| DATA |
######
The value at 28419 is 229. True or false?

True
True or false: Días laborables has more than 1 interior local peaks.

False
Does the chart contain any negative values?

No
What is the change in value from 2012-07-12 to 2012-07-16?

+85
######
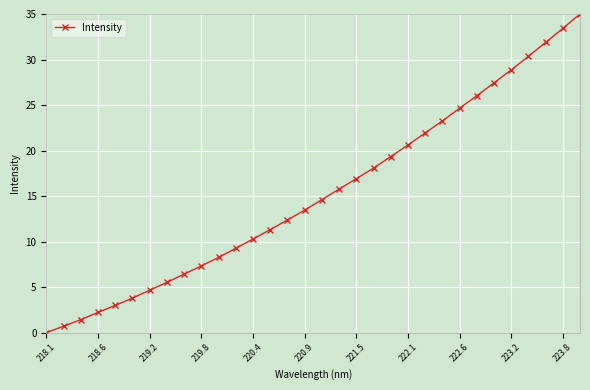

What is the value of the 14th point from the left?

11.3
######
| WRITTEN TASK |
Pull out each line of the records above that contains the string "from", treating uppercase and lowercase letters as different.

| YOUR SOLUTION |
What is the change in value from 2012-07-12 to 2012-07-16?
What is the value of the 14th point from the left?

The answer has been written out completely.